The task => Repeat every line of the data below word for word, in the same order.

Data records =>
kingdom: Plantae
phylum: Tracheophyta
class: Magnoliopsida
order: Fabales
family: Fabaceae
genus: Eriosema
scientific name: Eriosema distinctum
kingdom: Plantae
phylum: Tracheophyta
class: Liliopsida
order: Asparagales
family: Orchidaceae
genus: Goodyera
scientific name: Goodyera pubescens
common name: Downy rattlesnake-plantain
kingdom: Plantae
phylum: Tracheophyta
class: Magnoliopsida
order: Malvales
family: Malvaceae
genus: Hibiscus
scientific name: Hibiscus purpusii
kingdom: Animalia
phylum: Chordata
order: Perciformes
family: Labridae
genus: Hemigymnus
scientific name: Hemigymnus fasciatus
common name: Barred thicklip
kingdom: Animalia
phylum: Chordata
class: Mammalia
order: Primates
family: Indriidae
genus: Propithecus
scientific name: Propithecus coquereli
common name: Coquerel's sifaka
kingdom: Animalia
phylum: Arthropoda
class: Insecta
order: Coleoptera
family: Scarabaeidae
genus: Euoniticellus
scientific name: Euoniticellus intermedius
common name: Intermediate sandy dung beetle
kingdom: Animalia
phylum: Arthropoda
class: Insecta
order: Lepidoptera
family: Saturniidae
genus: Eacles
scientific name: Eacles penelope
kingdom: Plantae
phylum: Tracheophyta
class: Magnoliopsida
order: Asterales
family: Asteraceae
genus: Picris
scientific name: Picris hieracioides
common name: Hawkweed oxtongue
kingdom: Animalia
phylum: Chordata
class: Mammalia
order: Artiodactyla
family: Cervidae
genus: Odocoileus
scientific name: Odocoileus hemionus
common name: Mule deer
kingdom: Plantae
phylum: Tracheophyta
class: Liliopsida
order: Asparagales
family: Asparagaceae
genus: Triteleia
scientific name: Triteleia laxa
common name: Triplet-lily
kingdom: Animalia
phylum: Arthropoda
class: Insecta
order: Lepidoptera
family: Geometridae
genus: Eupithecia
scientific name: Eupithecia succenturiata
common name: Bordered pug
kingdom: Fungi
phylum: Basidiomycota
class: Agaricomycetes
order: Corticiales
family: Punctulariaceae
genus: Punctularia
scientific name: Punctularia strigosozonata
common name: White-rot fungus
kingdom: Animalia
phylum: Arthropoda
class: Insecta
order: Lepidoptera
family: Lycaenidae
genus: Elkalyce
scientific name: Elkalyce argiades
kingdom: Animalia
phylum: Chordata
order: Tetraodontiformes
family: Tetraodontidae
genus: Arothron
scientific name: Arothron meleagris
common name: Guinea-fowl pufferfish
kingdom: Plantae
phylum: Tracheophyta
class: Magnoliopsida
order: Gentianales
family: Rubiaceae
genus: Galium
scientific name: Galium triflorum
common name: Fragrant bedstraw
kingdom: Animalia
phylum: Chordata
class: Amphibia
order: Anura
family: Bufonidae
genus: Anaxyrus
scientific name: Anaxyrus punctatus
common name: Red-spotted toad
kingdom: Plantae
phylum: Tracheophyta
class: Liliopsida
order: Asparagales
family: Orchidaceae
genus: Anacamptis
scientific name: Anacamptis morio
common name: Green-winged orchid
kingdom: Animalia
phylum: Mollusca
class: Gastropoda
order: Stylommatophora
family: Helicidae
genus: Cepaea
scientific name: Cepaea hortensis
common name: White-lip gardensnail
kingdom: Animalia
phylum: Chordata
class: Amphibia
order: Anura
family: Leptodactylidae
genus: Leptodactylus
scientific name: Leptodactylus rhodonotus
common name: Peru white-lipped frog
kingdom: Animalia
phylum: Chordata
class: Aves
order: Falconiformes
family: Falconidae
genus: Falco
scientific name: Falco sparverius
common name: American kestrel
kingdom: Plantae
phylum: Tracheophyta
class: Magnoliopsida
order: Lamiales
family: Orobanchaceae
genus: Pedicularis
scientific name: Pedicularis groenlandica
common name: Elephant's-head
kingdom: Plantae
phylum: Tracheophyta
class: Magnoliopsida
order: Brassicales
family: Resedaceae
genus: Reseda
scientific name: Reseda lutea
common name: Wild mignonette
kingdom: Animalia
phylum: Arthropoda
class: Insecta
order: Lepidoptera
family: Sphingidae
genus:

Full solution =>
kingdom: Plantae
phylum: Tracheophyta
class: Magnoliopsida
order: Fabales
family: Fabaceae
genus: Eriosema
scientific name: Eriosema distinctum
kingdom: Plantae
phylum: Tracheophyta
class: Liliopsida
order: Asparagales
family: Orchidaceae
genus: Goodyera
scientific name: Goodyera pubescens
common name: Downy rattlesnake-plantain
kingdom: Plantae
phylum: Tracheophyta
class: Magnoliopsida
order: Malvales
family: Malvaceae
genus: Hibiscus
scientific name: Hibiscus purpusii
kingdom: Animalia
phylum: Chordata
order: Perciformes
family: Labridae
genus: Hemigymnus
scientific name: Hemigymnus fasciatus
common name: Barred thicklip
kingdom: Animalia
phylum: Chordata
class: Mammalia
order: Primates
family: Indriidae
genus: Propithecus
scientific name: Propithecus coquereli
common name: Coquerel's sifaka
kingdom: Animalia
phylum: Arthropoda
class: Insecta
order: Coleoptera
family: Scarabaeidae
genus: Euoniticellus
scientific name: Euoniticellus intermedius
common name: Intermediate sandy dung beetle
kingdom: Animalia
phylum: Arthropoda
class: Insecta
order: Lepidoptera
family: Saturniidae
genus: Eacles
scientific name: Eacles penelope
kingdom: Plantae
phylum: Tracheophyta
class: Magnoliopsida
order: Asterales
family: Asteraceae
genus: Picris
scientific name: Picris hieracioides
common name: Hawkweed oxtongue
kingdom: Animalia
phylum: Chordata
class: Mammalia
order: Artiodactyla
family: Cervidae
genus: Odocoileus
scientific name: Odocoileus hemionus
common name: Mule deer
kingdom: Plantae
phylum: Tracheophyta
class: Liliopsida
order: Asparagales
family: Asparagaceae
genus: Triteleia
scientific name: Triteleia laxa
common name: Triplet-lily
kingdom: Animalia
phylum: Arthropoda
class: Insecta
order: Lepidoptera
family: Geometridae
genus: Eupithecia
scientific name: Eupithecia succenturiata
common name: Bordered pug
kingdom: Fungi
phylum: Basidiomycota
class: Agaricomycetes
order: Corticiales
family: Punctulariaceae
genus: Punctularia
scientific name: Punctularia strigosozonata
common name: White-rot fungus
kingdom: Animalia
phylum: Arthropoda
class: Insecta
order: Lepidoptera
family: Lycaenidae
genus: Elkalyce
scientific name: Elkalyce argiades
kingdom: Animalia
phylum: Chordata
order: Tetraodontiformes
family: Tetraodontidae
genus: Arothron
scientific name: Arothron meleagris
common name: Guinea-fowl pufferfish
kingdom: Plantae
phylum: Tracheophyta
class: Magnoliopsida
order: Gentianales
family: Rubiaceae
genus: Galium
scientific name: Galium triflorum
common name: Fragrant bedstraw
kingdom: Animalia
phylum: Chordata
class: Amphibia
order: Anura
family: Bufonidae
genus: Anaxyrus
scientific name: Anaxyrus punctatus
common name: Red-spotted toad
kingdom: Plantae
phylum: Tracheophyta
class: Liliopsida
order: Asparagales
family: Orchidaceae
genus: Anacamptis
scientific name: Anacamptis morio
common name: Green-winged orchid
kingdom: Animalia
phylum: Mollusca
class: Gastropoda
order: Stylommatophora
family: Helicidae
genus: Cepaea
scientific name: Cepaea hortensis
common name: White-lip gardensnail
kingdom: Animalia
phylum: Chordata
class: Amphibia
order: Anura
family: Leptodactylidae
genus: Leptodactylus
scientific name: Leptodactylus rhodonotus
common name: Peru white-lipped frog
kingdom: Animalia
phylum: Chordata
class: Aves
order: Falconiformes
family: Falconidae
genus: Falco
scientific name: Falco sparverius
common name: American kestrel
kingdom: Plantae
phylum: Tracheophyta
class: Magnoliopsida
order: Lamiales
family: Orobanchaceae
genus: Pedicularis
scientific name: Pedicularis groenlandica
common name: Elephant's-head
kingdom: Plantae
phylum: Tracheophyta
class: Magnoliopsida
order: Brassicales
family: Resedaceae
genus: Reseda
scientific name: Reseda lutea
common name: Wild mignonette
kingdom: Animalia
phylum: Arthropoda
class: Insecta
order: Lepidoptera
family: Sphingidae
genus:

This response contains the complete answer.